An alternative approach for adaptive multi-bitrate video streaming was recently adopted by the Flash Player. The video object simply has an API for receiving bits to be played back. The script engine (and thus the script author, usually through the use of a pre-existing library) becomes responsible for determining which bits to download and which bits to pass to the video object. This enables adaptive multi-bitrate HTTP streaming video, but it also enables any number of other uses, many of which were not even contemplated by the providers of that API. It also means that upgrades to this logic come in the form of new script libraries, and not in the form of an upgrade to the Flash Player itself. We advocate a similar approach here whenever it is possible. With the exception of the passing of realtime data to and from the media components (which we believe must communicate directly in order to meet real-time latency constraints) we advocate placing all of the logic outside of the browser itself and instead into the hands of the page author through JavaScript APIs. These APIs may be more complex to use for some cases, but they minimize the implementation effort on the part of the browser vendor and can provide functionality that has not yet been contemplated. An example of this might be the peer-to-peer NAT traversal problem. Rather than having an API for browser, please use ICE [RFC5245] to open a connection to another peer we would instead have APIs like browser, please send an ICE-compatible STUN [RFC5389] probe to the following candidate address. This allows the actual logic, the sequencing, the choice of what to implement at the client and what to offload to the server, to be in the hands of the JavaScript developer.
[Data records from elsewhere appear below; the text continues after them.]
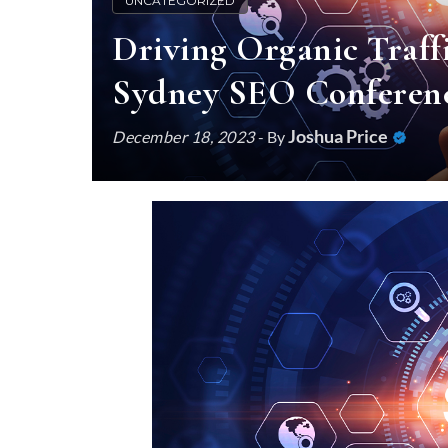
UNCATEGORIZED
Driving Organic Traffi
Sydney SEO Conferenc
Joshua Price
December 18, 2023
- By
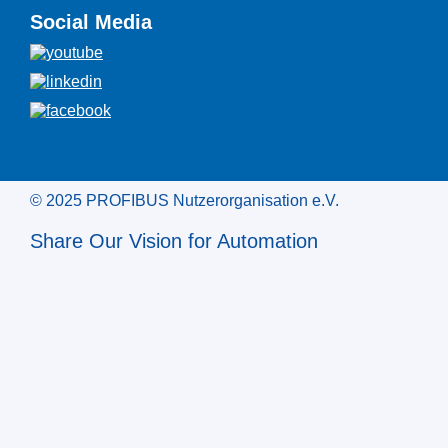
Social Media
© 2025 PROFIBUS Nutzerorganisation e.V.
Share Our Vision for Automation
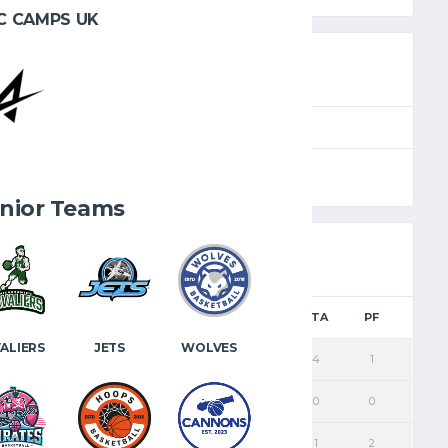
C CAMPS UK
SEASON
FULL TIME
e
2025.26
40'
nior Teams
PTS
FGM
2PM
3PM
FTM
FTA
PF
ALIERS
JETS
WOLVES
8
2
1
1
3
4
1
2
1
1
0
0
0
0
9
4
4
0
1
1
2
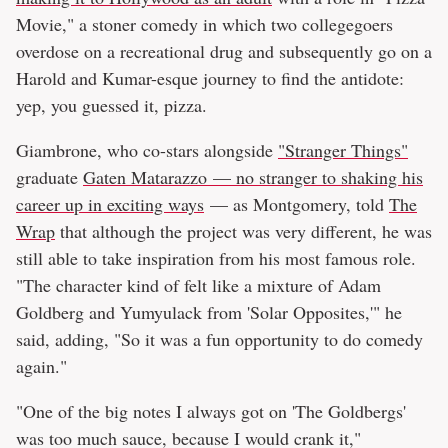
Movie," a stoner comedy in which two collegegoers
overdose on a recreational drug and subsequently go on a
Harold and Kumar-esque journey to find the antidote:
yep, you guessed it, pizza.
Giambrone, who co-stars alongside
"Stranger Things"
graduate
Gaten Matarazzo — no stranger to shaking his
career up in exciting ways
— as Montgomery, told
The
Wrap
that although the project was very different, he was
still able to take inspiration from his most famous role.
"The character kind of felt like a mixture of Adam
Goldberg and Yumyulack from 'Solar Opposites,'" he
said, adding, "So it was a fun opportunity to do comedy
again."
"One of the big notes I always got on 'The Goldbergs'
was too much sauce, because I would crank it,"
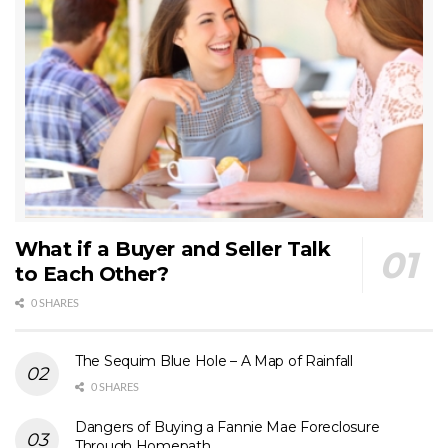
What if a Buyer and Seller Talk
to Each Other?
0 SHARES
The Sequim Blue Hole – A Map of Rainfall
0 SHARES
Dangers of Buying a Fannie Mae Foreclosure
Through Homepath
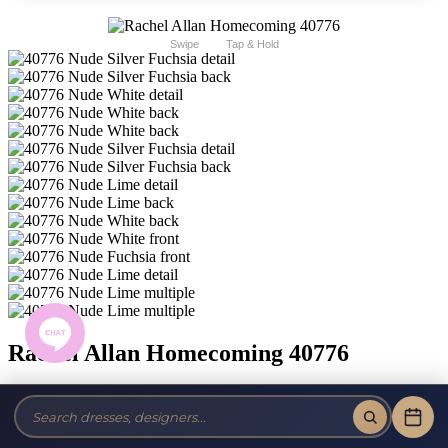
Swipe
Tap & Hold
Rachel Allan Homecoming 40776
Brand:
Rachel Allan Homecoming
Style #:
40776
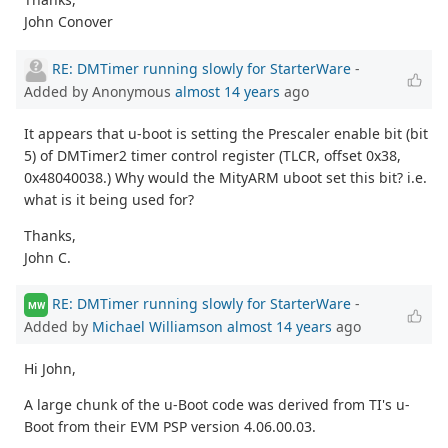
John Conover
RE: DMTimer running slowly for StarterWare
-
Added by Anonymous
almost 14 years
ago
It appears that u-boot is setting the Prescaler enable bit (bit
5) of DMTimer2 timer control register (TLCR, offset 0x38,
0x48040038.) Why would the MityARM uboot set this bit? i.e.
what is it being used for?
Thanks,
John C.
RE: DMTimer running slowly for StarterWare
-
MW
Added by
Michael Williamson
almost 14 years
ago
Hi John,
A large chunk of the u-Boot code was derived from TI's u-
Boot from their EVM PSP version 4.06.00.03.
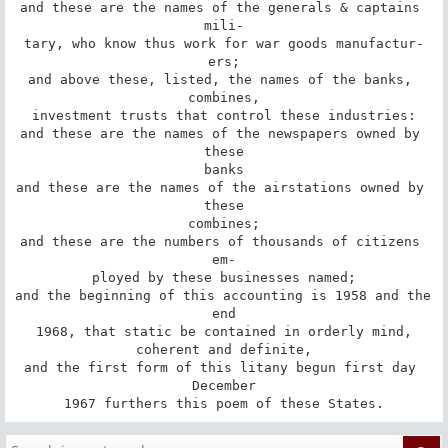
and these are the names of the generals & captains 
mili-

tary, who know thus work for war goods manufactur-

ers;

and above these, listed, the names of the banks, 
combines,

investment trusts that control these industries:

and these are the names of the newspapers owned by 
these

banks

and these are the names of the airstations owned by 
these

combines;

and these are the numbers of thousands of citizens 
em-

ployed by these businesses named;

and the beginning of this accounting is 1958 and the 
end

1968, that static be contained in orderly mind,

coherent and definite,

and the first form of this litany begun first day 
December

1967 furthers this poem of these States.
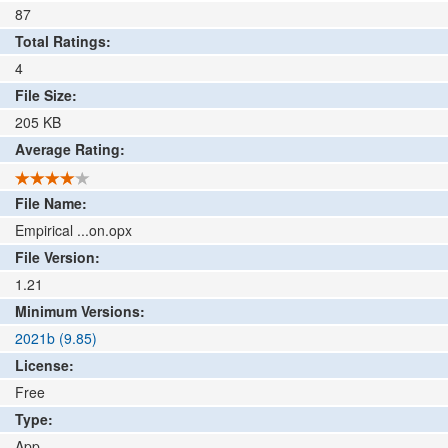
87
Total Ratings:
4
File Size:
205
KB
Average Rating:
File Name:
Empirical ...on.opx
File Version:
1.21
Minimum Versions:
2021b (9.85)
License:
Free
Type:
App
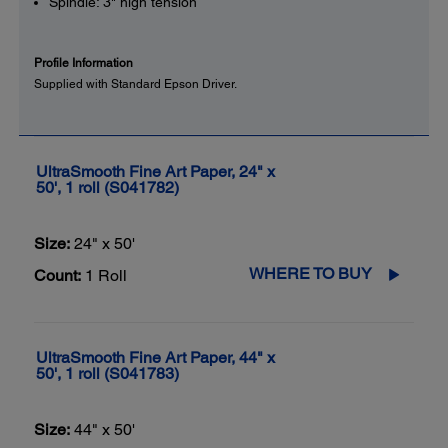
Spindle: 3" high tension
Profile Information
Supplied with Standard Epson Driver.
UltraSmooth Fine Art Paper, 24" x
50', 1 roll (S041782)
Size:
24" x 50'
WHERE TO BUY
Count:
1 Roll
UltraSmooth Fine Art Paper, 44" x
50', 1 roll (S041783)
Size:
44" x 50'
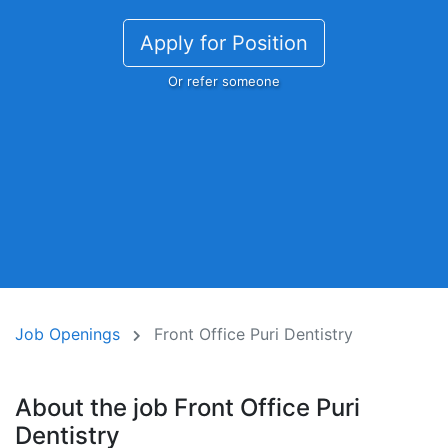
Apply for Position
Or refer someone
Job Openings
Front Office Puri Dentistry
About the job Front Office Puri
Dentistry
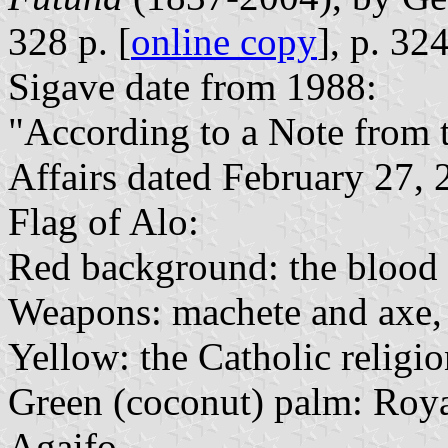
328 p. [
online copy
], p. 32
Sigave date from 1988:
"According to a Note from th
Affairs dated February 27, 2
Flag of Alo:
Red background: the blood o
Weapons: machete and axe,
Yellow: the Catholic religi
Green (coconut) palm: Roya
Agaifo.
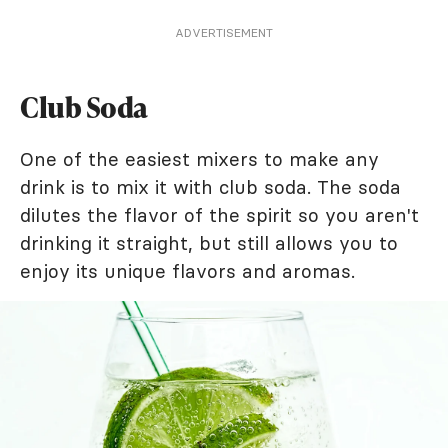
ADVERTISEMENT
Club Soda
One of the easiest mixers to make any
drink is to mix it with club soda. The soda
dilutes the flavor of the spirit so you aren't
drinking it straight, but still allows you to
enjoy its unique flavors and aromas.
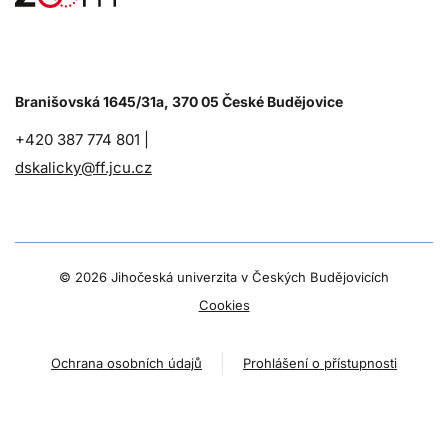
Branišovská 1645/31a, 370 05 České Budějovice
+420 387 774 801 |
dskalicky@ff.jcu.cz
©
2026 Jihočeská univerzita v Českých Budějovicích
Cookies
Ochrana osobních údajů
Prohlášení o přístupnosti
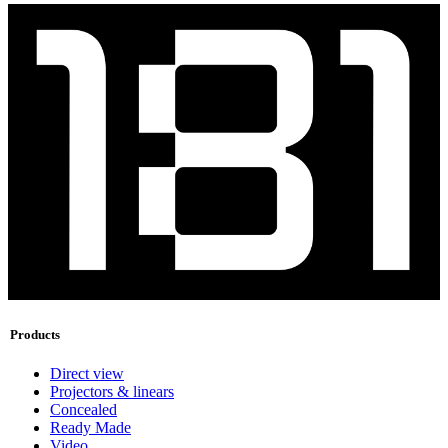
Products
Direct view
Projectors & linears
Concealed
Ready Made
Video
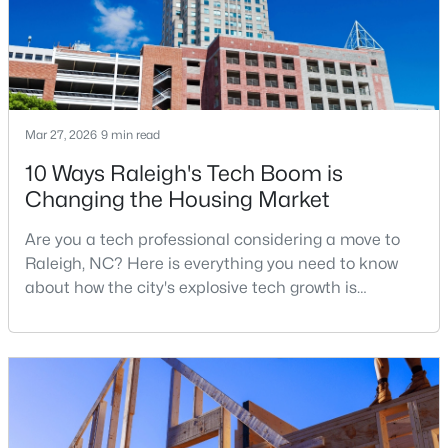
$680,000
Active
3
3
2344
0.04
Beds
Baths
Sqft
Acres
Mar 27, 2026
9 min read
3602 Winifred Way, Raleigh, NC 27609
10 Ways Raleigh's Tech Boom is
MLS#: 10184995
Changing the Housing Market
Are you a tech professional considering a move to
New - 17 Hours Ago
Raleigh, NC? Here is everything you need to know
about how the city's explosive tech growth is
reshaping the housing market and what it means for
your home search. A tech hub is a city or a region
that is home to a high density of technology
companies, investors, startups, and research
institutions. The largest tech hubs in the United
States are t
$314,900
Active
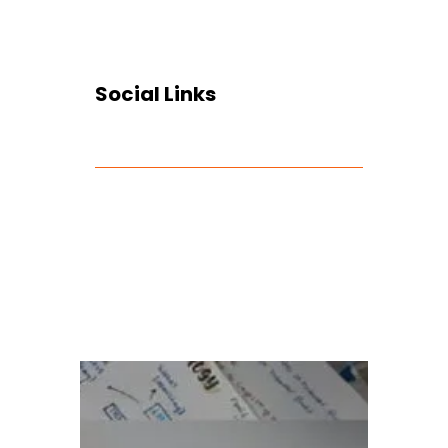
Social Links
Facebook
Twitter
LinkedIn
Instagram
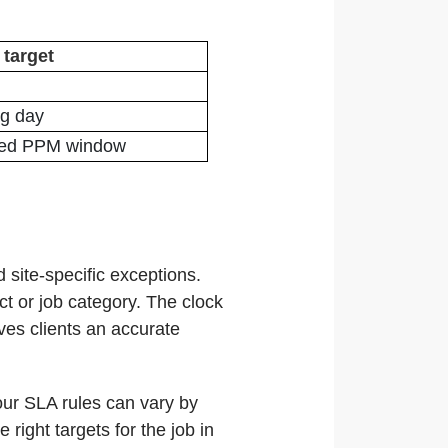
 target
ng day
eed PPM window
 site-specific exceptions.
ct or job category. The clock
ves clients an accurate
your SLA rules can vary by
right targets for the job in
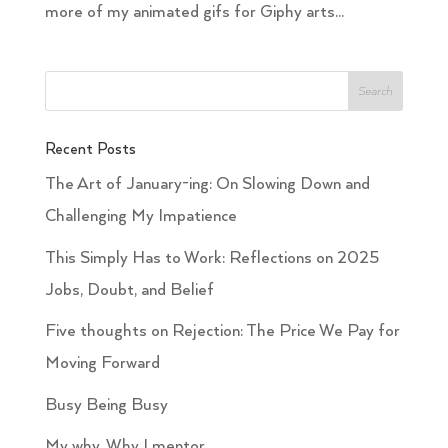
more of my animated gifs for Giphy arts...
Recent Posts
The Art of January-ing: On Slowing Down and
Challenging My Impatience
This Simply Has to Work: Reflections on 2025
Jobs, Doubt, and Belief
Five thoughts on Rejection: The Price We Pay for
Moving Forward
Busy Being Busy
My why. Why I mentor.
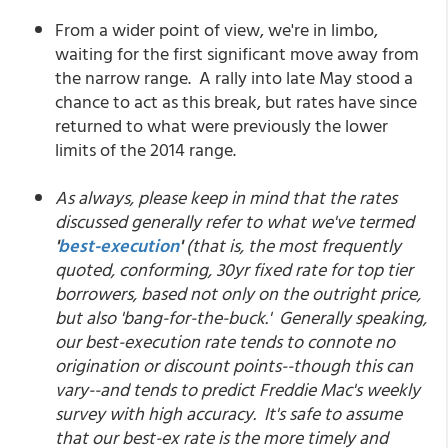
From a wider point of view, we're in limbo,
waiting for the first significant move away from
the narrow range. A rally into late May stood a
chance to act as this break, but rates have since
returned to what were previously the lower
limits of the 2014 range.
As always, please keep in mind that the rates
discussed generally refer to what we've termed
'
best-execution
'
(that is, the most frequently
quoted, conforming, 30yr fixed rate for top tier
borrowers, based not only on the outright price,
but also 'bang-for-the-buck.' Generally speaking,
our best-execution rate tends to connote no
origination or discount points--though this can
vary--and tends to predict Freddie Mac's weekly
survey with high accuracy. It's safe to assume
that our best-ex rate is the more timely and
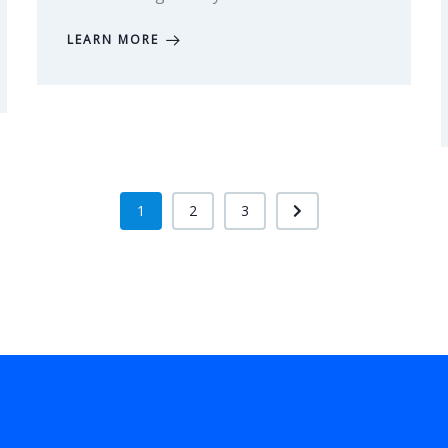
LEARN MORE
1
2
3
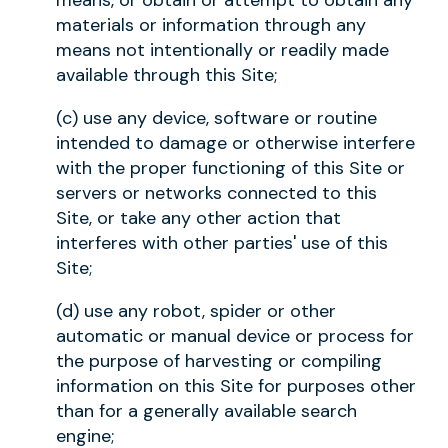
means, or obtain or attempt to obtain any
materials or information through any
means not intentionally or readily made
available through this Site;
(c) use any device, software or routine
intended to damage or otherwise interfere
with the proper functioning of this Site or
servers or networks connected to this
Site, or take any other action that
interferes with other parties' use of this
Site;
(d) use any robot, spider or other
automatic or manual device or process for
the purpose of harvesting or compiling
information on this Site for purposes other
than for a generally available search
engine;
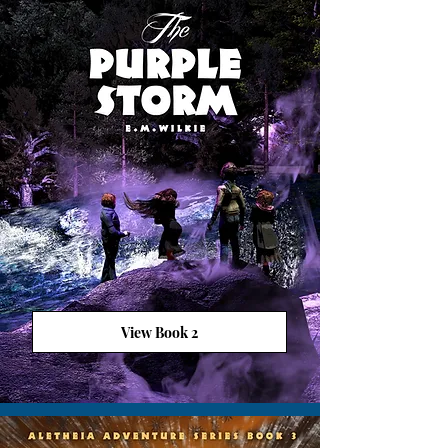
View Book 2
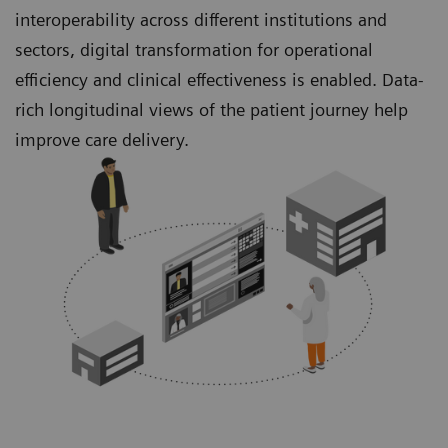
interoperability across different institutions and
sectors, digital transformation for operational
efficiency and clinical effectiveness is enabled. Data-
rich longitudinal views of the patient journey help
improve care delivery.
We expect that libraries to implement common functionality (such as ICE, which could be built ontop of this) will become readily and freely available, and so in short order the extra work required for a page author to work with these lower level APIs becomes insignificant.
Interoperability means working with reality, and not just standards. As such, it is important that browsers support basic RTP transport for voice and support the G.711 codec. Furthermore, they should interoperate with network-based session border controllers, which are the most commonly deployed technique for NAT traversal in existing networks. They should also support security, based on SRTP [RFC3711].